The Andover Newton Theological School could face penalties for quietly planning the sale of 80 Native art pieces this summer, possibly violating a federal law that would require some items to be returned to the tribes, reported KTOO-FM [Juneau AK].
The Peabody Essex Museum in Salem, Mass., has displayed the collection since the 1940s and alerted hundreds of tribal leaders to Andover Newton’s plans.
[…]
Andover Newton president Martin Copenhaver didn’t comment but forwarded KTOO-FM a letter that said the school “will proceed to repatriate artifacts if feasible and appropriate ways can be found to do so.”
The collection of Alaska Natives objects included many items of spiritual significance under traditional religions of the Alaska and Pacific Northwest coasts, which Christian missionaries seized in their efforts to force the Native populations of the Alaskan Panhandle and coastal British Columbia to convert (or just stay in line under White authority). One item was a decorated halibut hook, emblematic of the Native coastal fishing cultures.

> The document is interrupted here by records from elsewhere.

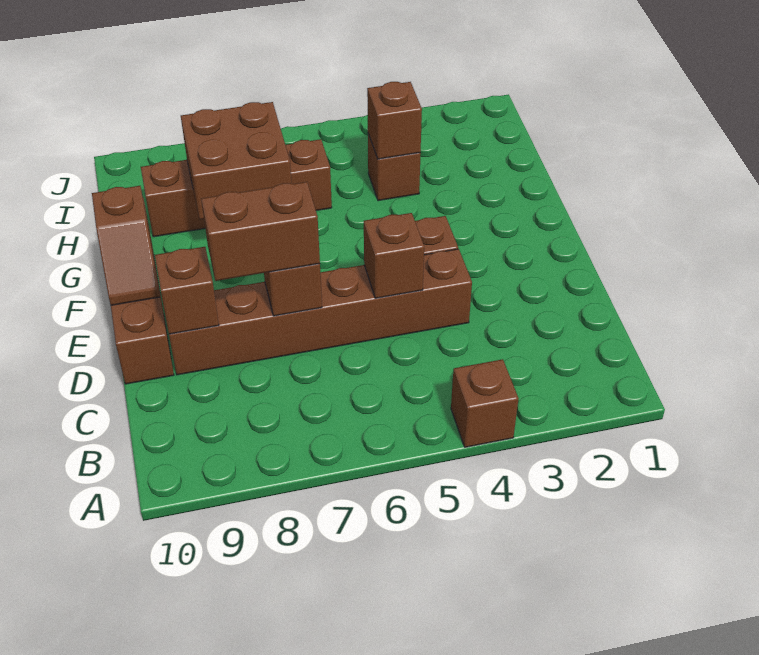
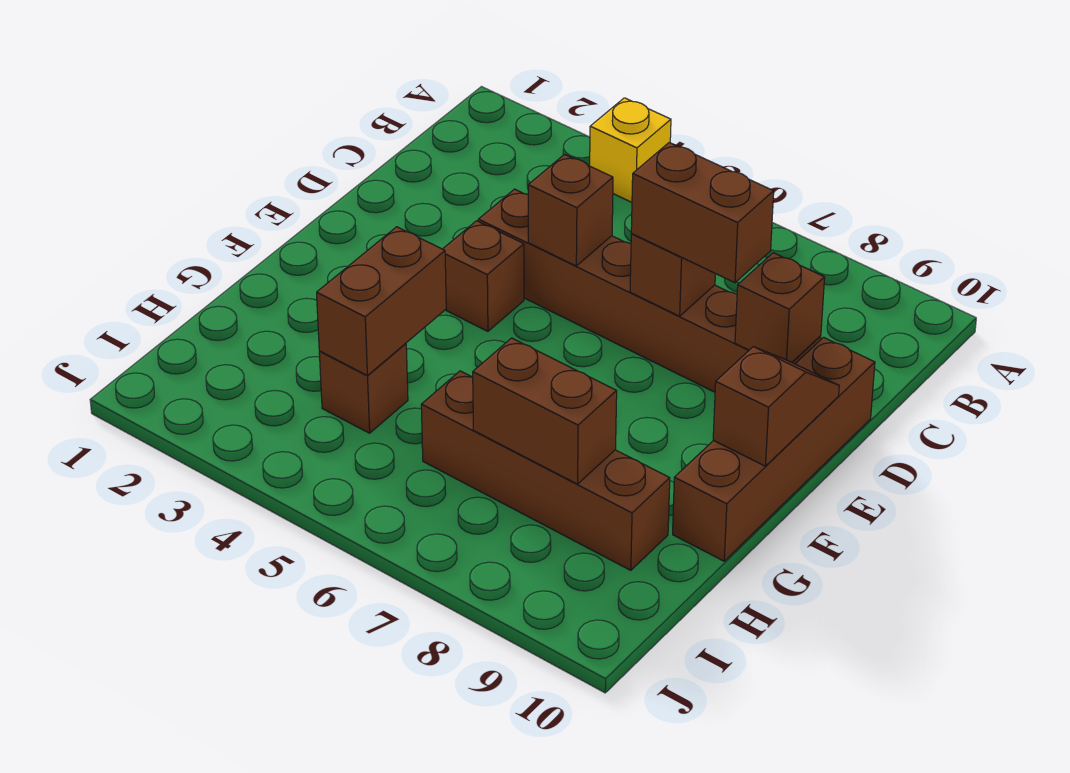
brown 1x1 brick [451,359,519,447] -> yellow 1x1 brick [590,98,671,202]
brown 2x2 brick [181,102,291,220] -> brown 1x2 brick [473,338,617,484]
brown 1x1 brick [367,82,422,159] -> brown 1x2 brick [317,227,446,375]

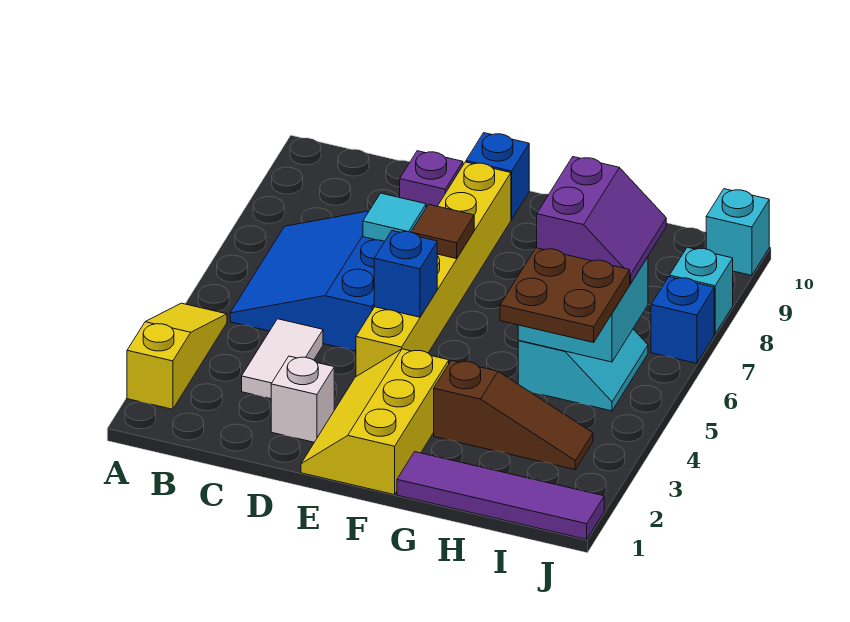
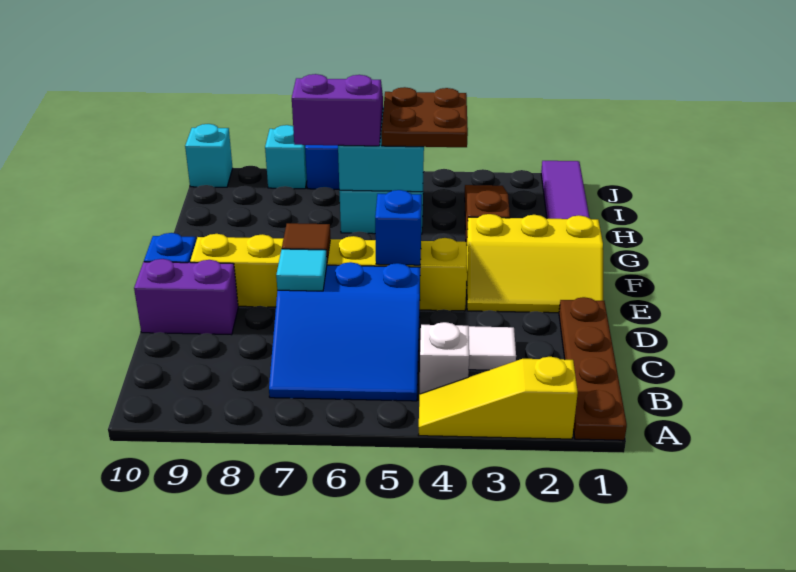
none -> brown 1x4 plate [559,297,627,440]
white 1x1 brick [271,356,334,442] -> white 1x1 brick moved to [420,322,469,394]
purple 1x1 brick [400,151,463,207] -> purple 1x2 brick [134,259,238,335]

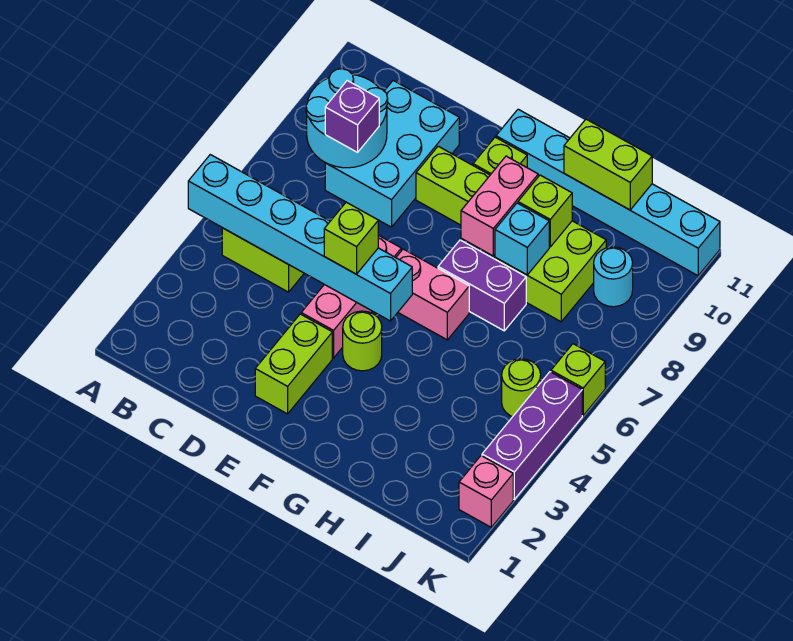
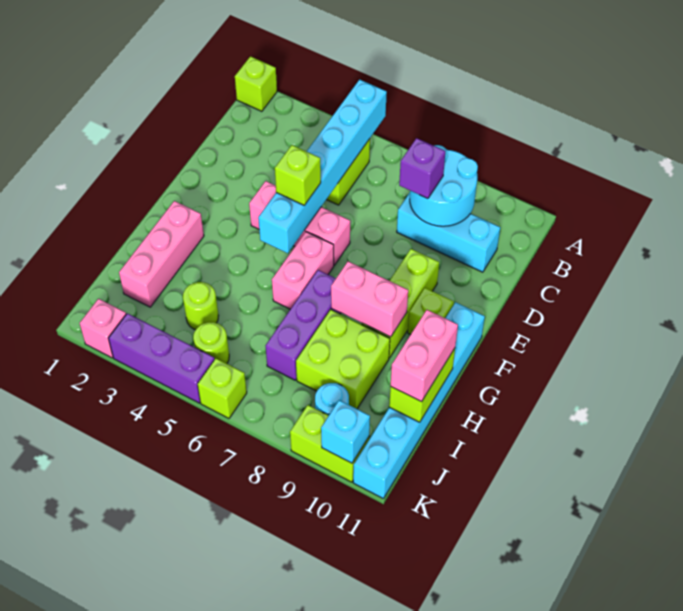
cyan 2x3 brick [325,81,459,227] -> cyan 1x3 brick [397,193,500,272]
lime 1x2 brick [255,314,332,414] -> lime 1x2 brick moved to [290,405,369,482]
lime 1x1 round brick [343,311,382,371] -> lime 1x1 round brick moved to [183,282,219,330]
none -> pink 1x3 brick [119,201,204,307]
purple 1x2 brick [438,240,526,331] -> purple 1x3 brick [266,270,341,380]
cyan 1x1 brick [495,203,549,275] -> cyan 1x1 brick moved to [321,400,370,463]
lime 1x1 brick [518,175,572,247] -> lime 1x1 brick moved to [235,56,277,111]
none -> pink 1x2 brick [391,310,458,402]

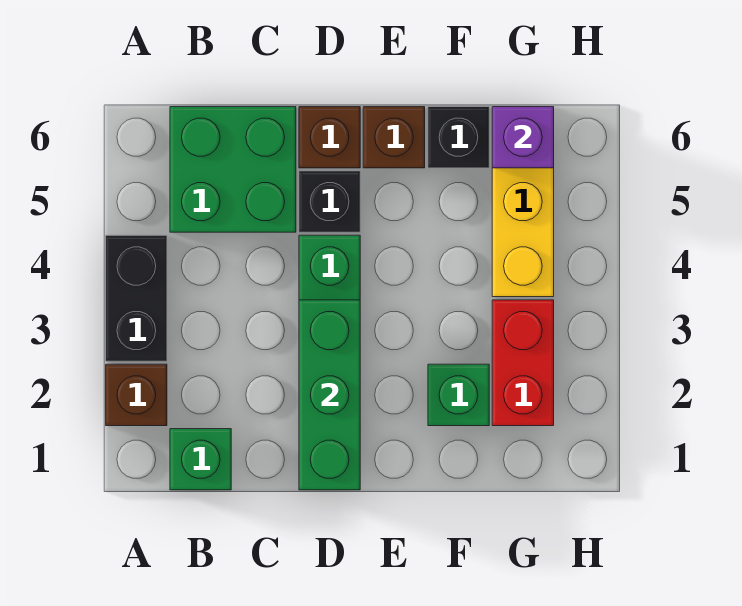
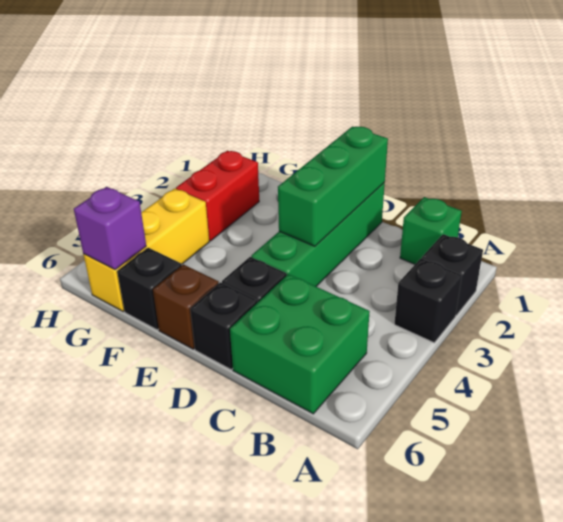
brown 1x1 brick [106,364,167,426] -> black 1x1 brick [422,234,483,315]
black 1x2 brick [106,235,167,361] -> black 1x1 brick [394,258,462,343]
brown 1x1 brick [299,107,360,168] -> black 1x1 brick [190,282,258,369]
green 1x1 brick [428,364,489,426] -> none

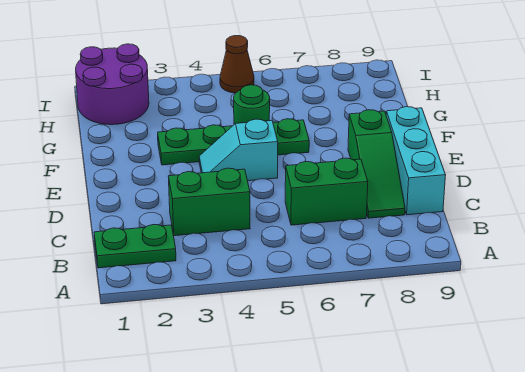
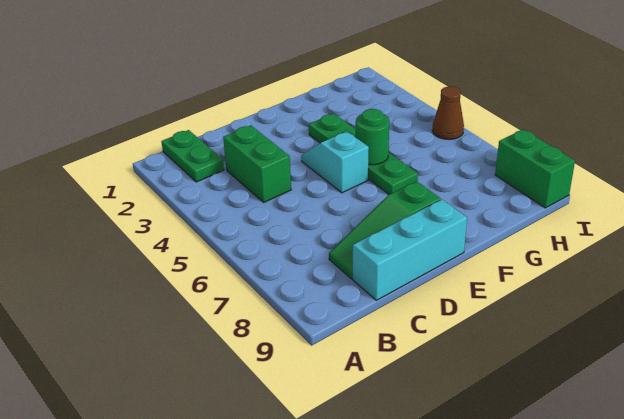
green 1x2 brick [285,158,368,225] -> green 1x2 brick moved to [495,129,575,208]
purple 2x2 round brick [76,44,149,125] -> none

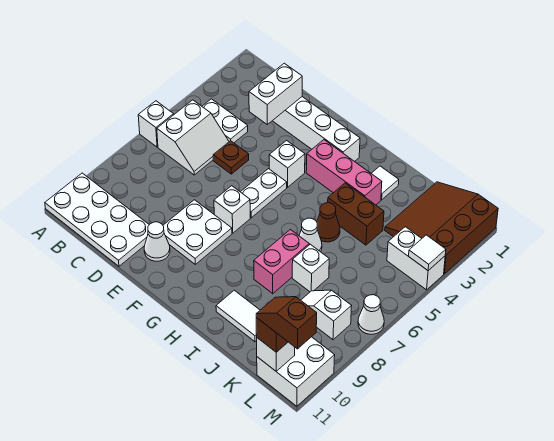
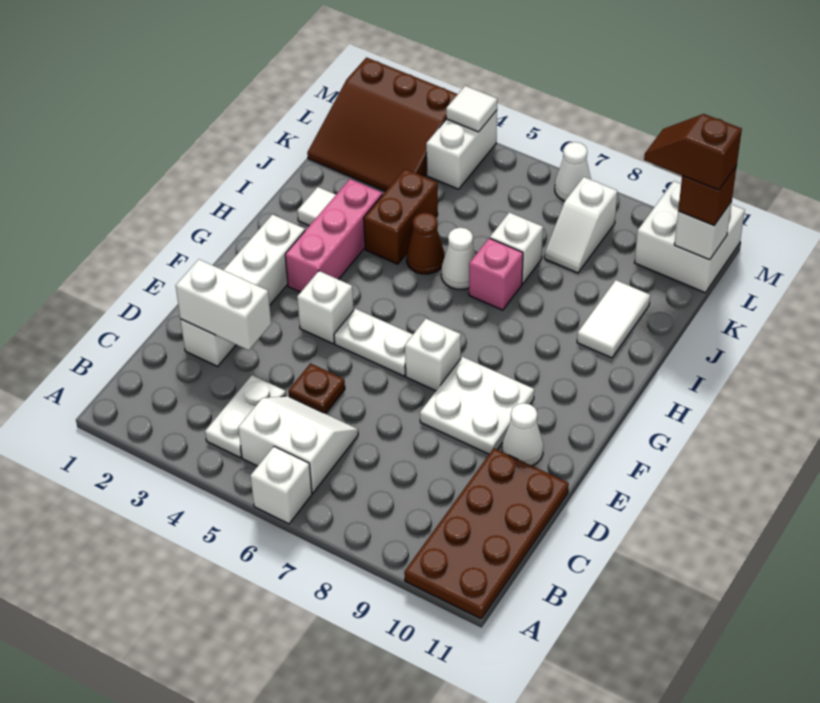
white 2x4 plate [45,173,149,266] -> brown 2x4 plate [404,448,569,619]
pink 1x2 brick [254,229,309,294] -> pink 1x1 brick [469,238,523,310]
brown 1x2 slope [256,297,317,349] -> brown 1x2 slope turned to [644,114,742,190]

The school now faces a formal investigation by the Federal government’s Interior Department, under the Native American Graves Protection and Repatriation Act of 1990 and could potentially face fines of close to $20,000 for violations from the attempted sale.
Massachusetts has long had complicated and destructive ties with Alaska Native communities because of the New Bedford-based global whaling industry, which often hunted whales industrially in Alaska’s Pacific and Arctic waters traditionally harvested (at a much lower impact) by Alaska Natives. Christian missionaries from the Bay State often followed their economic counterparts into other parts of the world.
While I wish Andover Newton had been more diligent and thoughtful, I’m glad the Peabody Essex Museum did its part to help stop this illegal sale and encourage the restoration of Alaska Native artifacts to the opposite coast, where they rightfully belong. The Museum has an excellent collection (well beyond these items) of Native American Art, past and present, from many different Native cultures of North America.
In 5th grade at Newton’s Angier School, after I had been lucky enough to be assigned the Haida peoples of the Pacific Northwest for a research project on Native heritage, I got to go on a field trip to the Peabody Essex Museum and see some distinctive Haida and Tlingit art in person — an experience that has stuck with me for all these years. The collection will remain strong and vibrant even after the Andover Newton items stolen from Alaska’s and British Columbia’s Tlingit and Haida people by missionaries are repatriated.
This is an important symbolic step in repairing the hurt and pain that some of our state’s citizens caused many years ago in that part of the world.